FRAGMENTO DEL DOCUMENTO:
┌──

El filme de las Wachowski -entonces todavía Larry y Andy Wachowski, antes de cambiar de identidad sexual en 2003 y 2016, respectivamente- daría pie a una fascinante narrativa transmedia en forma de tres secuelas -la última estrenada en 2021-, así como diversos cortometrajes, videojuegos, cómics y figuras de juguete. Solo la primera entrega de ‘Matrix’, cuyo presupuesto era de 363 millones de dólares, recaudó más de 1.600 millones de dólares.
Mitología propia y compleja
‘Matrix’, y sus secuelas, generó una mitología propia, extrañamente compleja para tratarse de una franquicia de Hollywood, revolucionaria en lo visual y cargada de ambiciosas reflexiones filosóficas con base en el mito de la caverna de Platón y ramificaciones hacia el racionalismo de Descartes, la teoría de la simulación de Baudrillard o la mismísima revolución marxista. Un mecanismo que parecía venido del futuro y que, lógicamente, se acabaría convirtiendo en fenómeno sociocultural para disfrute de los teóricos de la posmodernidad, pues, además de sus oscuros apuntes filosóficos y de paranoia tecnológica, ‘Matrix’ era un suculento pastiche pop de estética cyberpunk, repleto de gabardinas de cuero negro y gafas de sol noventeras, que rendía homenaje al anime y al cine de artes marciales, y que se envolvía de una banda sonora de metal y techno de alto voltaje.
Conceptos angulares de ‘Matrix’ como la inteligencia artificial, la hiperconectividad o la realidad virtual forman hoy parte indisociable de nuestra vida cotidiana presente y futura, en cuanto avances tecnológicos destinados en principio a hacer más fáciles los quehaceres diarios: ya saben, la robótica, la realidad aumentada, los coches autónomos, el ‘blockchain’, las impresoras 3D, el internet de las cosas y, por supuesto, la infinita colección de revolucionarias aplicaciones de IA vinculadas a la medicina, la educación y la creación de todo tipo de textos, imágenes o vídeos con un simple chasquido de dedos.

└──

REGISTROS PROPORCIONADOS:

┌──

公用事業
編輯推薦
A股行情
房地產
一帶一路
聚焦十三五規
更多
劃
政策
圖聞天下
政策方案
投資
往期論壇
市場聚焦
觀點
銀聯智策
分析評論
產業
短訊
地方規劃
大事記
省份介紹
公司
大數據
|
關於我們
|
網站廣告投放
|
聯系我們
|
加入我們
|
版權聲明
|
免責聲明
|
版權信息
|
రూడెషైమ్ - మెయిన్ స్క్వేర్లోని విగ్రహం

└──
┌──

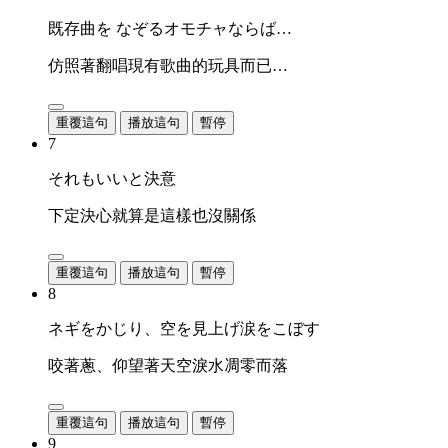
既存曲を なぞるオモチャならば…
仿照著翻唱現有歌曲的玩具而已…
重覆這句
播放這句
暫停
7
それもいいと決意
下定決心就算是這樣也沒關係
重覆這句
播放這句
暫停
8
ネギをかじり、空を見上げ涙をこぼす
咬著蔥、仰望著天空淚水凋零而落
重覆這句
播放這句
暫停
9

└──
┌──

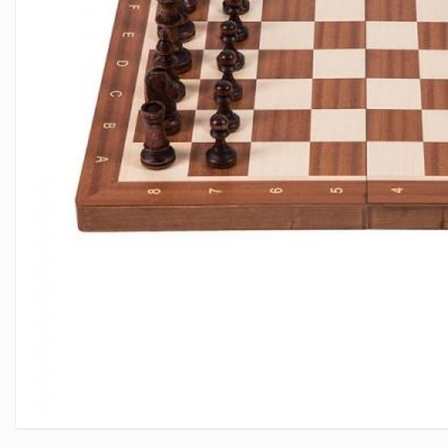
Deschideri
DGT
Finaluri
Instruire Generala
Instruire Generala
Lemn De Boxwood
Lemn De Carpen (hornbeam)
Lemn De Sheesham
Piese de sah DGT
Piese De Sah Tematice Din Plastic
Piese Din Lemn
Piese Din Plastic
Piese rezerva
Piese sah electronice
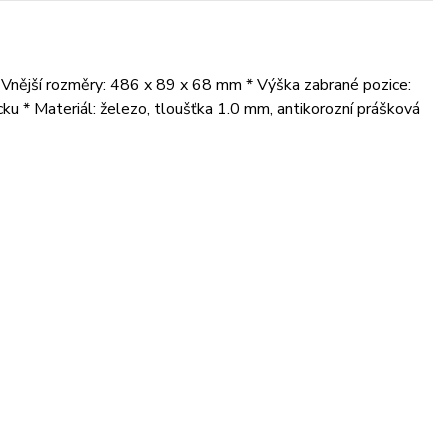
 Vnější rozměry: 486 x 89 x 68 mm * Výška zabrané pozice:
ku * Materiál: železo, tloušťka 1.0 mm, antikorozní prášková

└──

TU TAREA:
Retoma el texto sobre ‘Matrix’ y continúalo a partir de su última oración.

TU RESPUESTA:
Pero incluso hipótesis abstractas, casi esotéricas, como la de la simulación -es decir, la posibilidad de que la realidad sea un mero espejismo virtual-, propuestas desde la Antigua Grecia por Parménides y Platón, se han ido ampliando en las últimas décadas a través de filósofos como Nick Bostrom, de la Universidad de Oxford, que en 2003 formuló la (muy) controvertida hipótesis de que existía una “probabilidad significativa” de que estemos viviendo en un universo creado por una civilización posthumana cuya tecnología sería tan sofisticada que las simulaciones serían “indistinguibles” de la realidad.
Otro aspecto crucial del universo ‘Matrix’, como la interconexión física entre hombre y máquina, adquiere hoy, en 2024, más relevancia que nunca. La fabulosa serie ‘Separación (Severance)’, de Apple TV+, imaginaba un mundo en el que la vida laboral y la personal se encuentran totalmente separadas gracias a un chip en el cerebro, lo cual puede sonar a elucubración a lo ‘Black mirror’ si no fuera porque en 2022 la empresa australiana Synchron anunció su primer implante neuronal a un humano afectado de ELA con el objetivo de permitirle navegar por internet o comunicarse con mensajes de texto solo con la mente.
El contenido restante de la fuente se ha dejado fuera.